Malware Planted in Trusted Development Tools

TeamPCP specializes in compromising tools developers rely on daily. In March 2026, the group exploited a misconfiguration in Trivy – a security tool used by over 10,000 development teams – to steal a service account credential via GitHub Actions. With stolen Personal Access Tokens (PATs), the attackers forced malicious commits into popular repositories such as checkmarx/kics-github-action and aquasecurity/trivy-action.

The result: well-known security tools were themselves turned into attack vectors.

The attackers turned security tools against their users – allowing the victim to run the malware in their own pipeline.

A Self-Spreading Worm

One of the most concerning elements in TeamPCP's arsenal is what is described as “Mini Shai-Hulud” – a self-replicating worm adapted from a variant documented in 2025. The worm automates much of the supply chain attack by stealing CI/CD credentials and using them to publish infected versions of new packages.

According to security research, the worm exploits a chain of vulnerabilities, including a “Pwn Request” via pull_request_target, cache poisoning in GitHub Actions, and the extraction of OIDC tokens from the GitHub Actions runtime environment. This makes it possible to publish malicious packages with valid SLSA provenance attestations – making the manipulation much harder to detect.

GitHub Itself Hit

The consequences reached a new level on May 20, 2026, when GitHub confirmed a supply chain breach directly attributed to TeamPCP. The attack reportedly compromised approximately 3,800 internal repositories – starting with a GitHub employee falling victim to a previously compromised package.

GitHub is among the most central platforms in global software development, and an internal breach of this magnitude underscores the seriousness of the group's capabilities.

3,800
Compromised GitHub Repositories
36%
Cloud Environments Affected via LiteLLM

AI Tools and SDKs in the Crosshairs

TeamPCP has particularly targeted AI infrastructure.

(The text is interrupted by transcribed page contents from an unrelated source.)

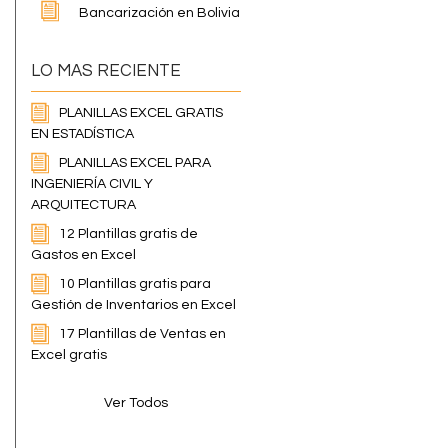
Bancarización en Bolivia
LO MAS RECIENTE
PLANILLAS EXCEL GRATIS
EN ESTADÍSTICA
PLANILLAS EXCEL PARA
INGENIERÍA CIVIL Y
ARQUITECTURA
12 Plantillas gratis de
Gastos en Excel
10 Plantillas gratis para
Gestión de Inventarios en Excel
17 Plantillas de Ventas en
Excel gratis
Ver Todos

BerriAI's LiteLLM – a Python library for integration with large language model providers – was compromised in versions v1.82.7 and v1.82.8. According to research material, this is estimated to have affected 36 percent of cloud environments using the library.

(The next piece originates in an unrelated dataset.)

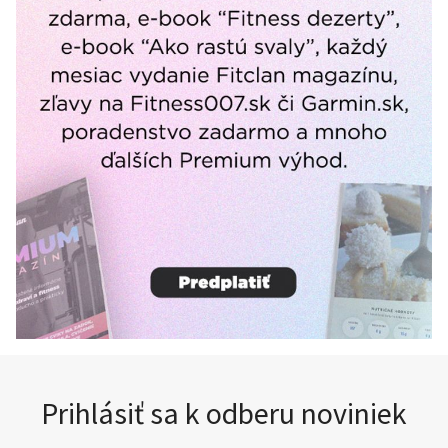
Prihlásiť sa k odberu noviniek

Telnyx Python SDK, TanStack packages (84 malicious versions spread across 42 npm packages), MistralAI, and elementary-data were also reportedly targeted.

TeamPCP has turned open source into a minefield – and no popular package is automatically safe.

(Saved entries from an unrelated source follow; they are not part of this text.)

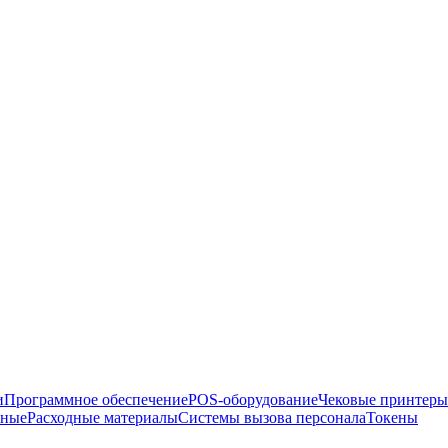
и
Программное обеспечение
POS-оборудование
Чековые принтеры
рные
Расходные материалы
Системы вызова персонала
Токены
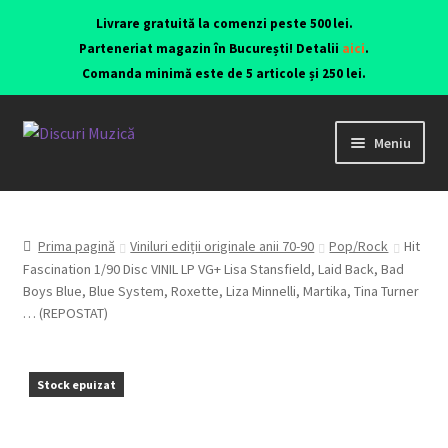
Livrare gratuită la comenzi peste 500 lei.
Parteneriat magazin în București! Detalii
aici
.
Comanda minimă este de 5 articole și 250 lei.
Meniu
Viniluri ediții originale anii 70-90
CD-uri originale
Prima pagină
Viniluri ediții originale anii 70-90
Pop/Rock
Hit
Fascination 1/90 Disc VINIL LP VG+ Lisa Stansfield, Laid Back, Bad
Boys Blue, Blue System, Roxette, Liza Minnelli, Martika, Tina Turner
Contact
… (REPOSTAT)
Stock epuizat
Echipamente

What Makes This Especially Dangerous?

What distinguishes TeamPCP's campaign from previous supply chain attacks is the combination of speed, precision, and subsequent behavior, according to security researchers cited by Ars Technica. The group doesn't just steal credentials – they establish persistent access, harvesting GitHub tokens, SSH keys, cloud credentials, and browser-stored secrets.

Additionally, many of the attack vectors are tailored to avoid detection: .pth files in Python run automatically on startup without requiring explicit import, and SLSA-signed malicious packages bypass integrity checks that many organizations rely on.

For developers and organizations using open source – which is practically everyone involved in software development – the message is clear: your dependency lists may contain threats that are very difficult to detect with conventional methods.